• What to produce: In the comment thread on tech layoffs below, which Dexcom continuous glucose monitors are named in the quoted line?

*** Opening of Text excerpt ***

It seems like just about every tech company is doing 15% layoffs.
> They include the development of technology for Dexcom’s G6 and G7 continuous glucose monitors (CGM), the smallest CGMs of their kind.
That’s very cool! I have worn a Dexcom for 2 years and I had no idea. CGMs are extremely helpful for people who need them. While the market is fairly small for t1 diabetics, it’s expanding to people engaged in fitness.
> It seems like just about every tech company is doing 15% layoffs
It's "selection" bias or confirmation bias or some kind of fancy word bias that we see headlines posted here (or other places) about ____ doing 15-20% layoffs.
If you combined all the headlines we've seen past 6-12 months about layoffs, what % of companies out there would that represent total? 5%? 10% max?
How routine is 1/10th of every tech company in the country doing 15-20% layoffs in terms of business cycles as far as history goes? Quite common? Are we overblowing the significance?
Historically it’s been unfortunately common. Folks tend to avoid companies with past layoffs as the company has a suboptimal cap table from a down round - or is public and only cares about profits.
Either option is limiting for a tech worker. So historically successful companies have tried to avoid layoffs like the plague. This has likely lead to some excesses in firms who haven’t adjusted over time.
Won't that the the place to join? - The parts where they hire is where they see the business going, which might be more stable than a random corner in a corporation, which didn't the rif, yet.

*** Close of Text excerpt ***
*** Opening of Dataset content ***

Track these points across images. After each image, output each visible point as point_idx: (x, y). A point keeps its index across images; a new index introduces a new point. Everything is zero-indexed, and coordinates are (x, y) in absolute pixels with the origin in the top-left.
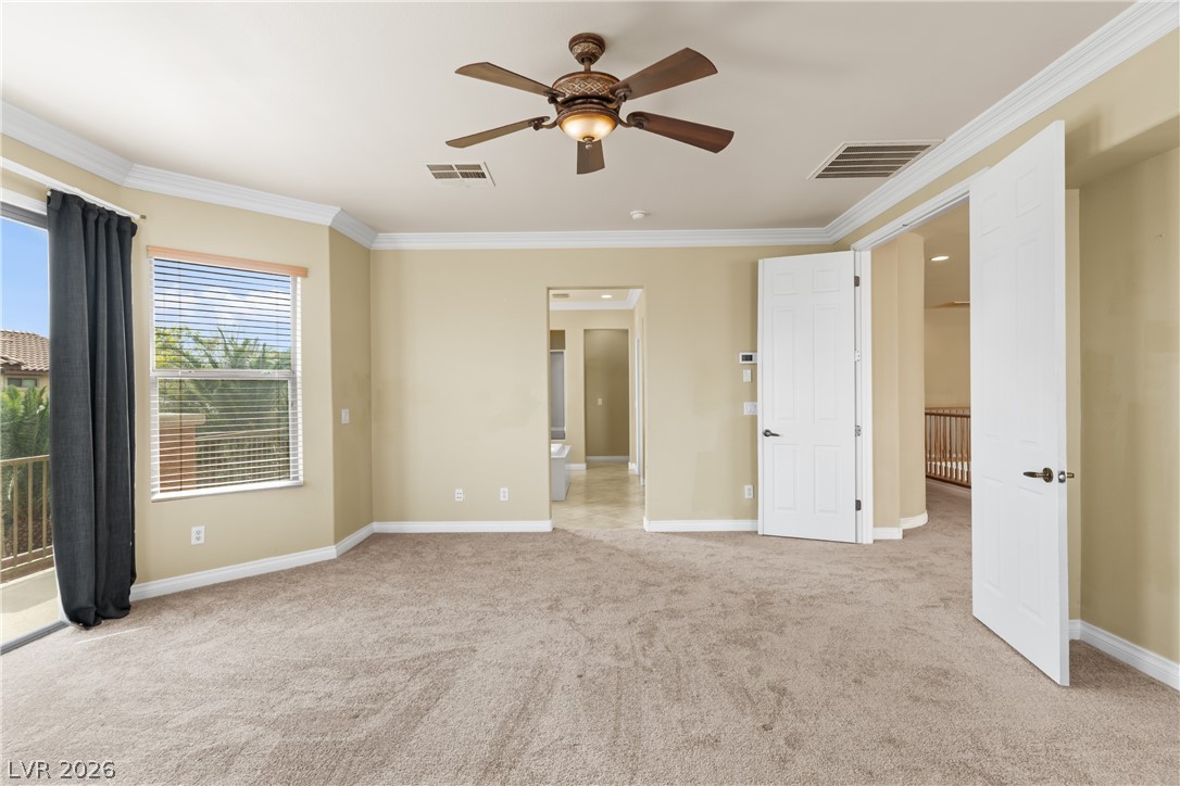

*** Close of Dataset content ***

• Solution below: The G6 and G7.